Source code for pythainlp.corpus.util

# -*- coding: utf-8 -*-
# SPDX-FileCopyrightText: 2016-2024 PyThaiNLP Project
# SPDX-License-Identifier: Apache-2.0
"""
Tool for creating word lists
codes are from Korakot Chaovavanich.

:See also:
    * `Facebook post \
        <https://www.facebook.com/groups/colab.thailand/permalink/1667821073393244>`_
    * `Google Colab \
        <https://colab.research.google.com/drive/19kY2jCHONuxmTJM0U8PIE_I5OK1rO-x_>`_
"""

from collections import Counter
from typing import Callable, Iterable, Iterator, List, Set, Tuple

from pythainlp.corpus import thai_words
from pythainlp.tokenize import newmm
from pythainlp.util import Trie


def index_pairs(words: List[str]) -> Iterator[Tuple[int, int]]:
    """
    Return beginning and ending indexes of word pairs
    """
    i = 0
    for w in words:
        yield i, i + len(w)
        i += len(w)


[docs]def find_badwords(
    tokenize: Callable[[str], List[str]],
    training_data: Iterable[Iterable[str]],
) -> Set[str]:
    """
    Find words that do not work well with the `tokenize` function
    for the provided `training_data`.

    :param Callable[[str], List[str]] tokenize: a tokenize function
    :param Iterable[Iterable[str]] training_data: tokenized text, to be used\
        as a training set
    :return: words that are considered to make `tokenize` perform badly
    :rtype: Set[str]
    """
    right = Counter()
    wrong = Counter()

    for train_words in training_data:
        train_set = set(index_pairs(train_words))
        test_words = tokenize("".join(train_words))
        test_pairs = index_pairs(test_words)
        for w, p in zip(test_words, test_pairs):
            if p in train_set:
                right[w] += 1
            else:
                wrong[w] += 1

    # if wrong is more than right, then it's a bad word
    bad_words = []
    for w, count in wrong.items():
        if count > right[w]:
            bad_words.append(w)

    return set(bad_words)


[docs]def revise_wordset(
    tokenize: Callable[[str], List[str]],
    orig_words: Iterable[str],
    training_data: Iterable[Iterable[str]],
) -> Set[str]:
    """
    Revise a set of words that could improve tokenization performance of
    a dictionary-based `tokenize` function.

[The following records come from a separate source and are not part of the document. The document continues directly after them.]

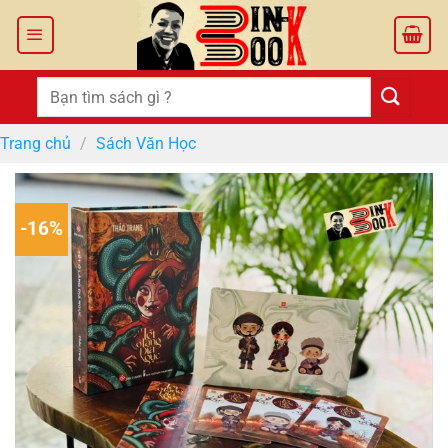
Bỏ
qua
nội
dung
Tìm
kiếm:
Trang chủ
/
Sách Văn Học
-16%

    `orig_words` will be used as a base set for the dictionary.
    Words that do not performed well with `training_data` will be removed.
    The remaining words will be returned.

    :param Callable[[str], List[str]] tokenize: a tokenize function, can be\
        any function that takes a string as input and returns a List[str]
    :param Iterable[str] orig_words: words that used by the tokenize function,\
        will be used as a base for revision
    :param Iterable[Iterable[str]] training_data: tokenized text, to be used\
        as a training set
    :return: words that are considered to make `tokenize` perform badly
    :rtype: Set[str]

    :Example::
    ::
    
        from pythainlp.corpus import thai_words
        from pythainlp.corpus.util import revise_wordset
        from pythainlp.tokenize.longest import segment

        base_words = thai_words()
        more_words = {
            "ถวิล อุดล", "ทองอินทร์ ภูริพัฒน์", "เตียง ศิริขันธ์", "จำลอง ดาวเรือง"
        }
        base_words = base_words.union(more_words)
        dict_trie = Trie(wordlist)

        tokenize = lambda text: segment(text, dict_trie)

        training_data = [
            [str, str, str. ...],
            [str, str, str, str, ...],
            ...
        ]

        revised_words = revise_wordset(tokenize, wordlist, training_data)
    """
    bad_words = find_badwords(tokenize, training_data)
    return set(orig_words) - bad_words


[docs]def revise_newmm_default_wordset(
    training_data: Iterable[Iterable[str]],
) -> Set[str]:
    """
    Revise a set of word that could improve tokenization performance of
    `pythainlp.tokenize.newmm`, a dictionary-based tokenizer and a default
    tokenizer for PyThaiNLP.

    Words from `pythainlp.corpus.thai_words()` will be used as a base set
    for the dictionary. Words that do not performed well with `training_data`
    will be removed. The remaining words will be returned.

    :param Iterable[Iterable[str]] training_data: tokenized text, to be used\
        as a training set
    :return: words that are considered to make `tokenize` perform badly
    :rtype: Set[str]
    """
    orig_words = thai_words()
    trie = Trie(orig_words)

    def tokenize(text):
        return newmm.segment(text, custom_dict=trie)

    revised_words = revise_wordset(tokenize, orig_words, training_data)
    return revised_words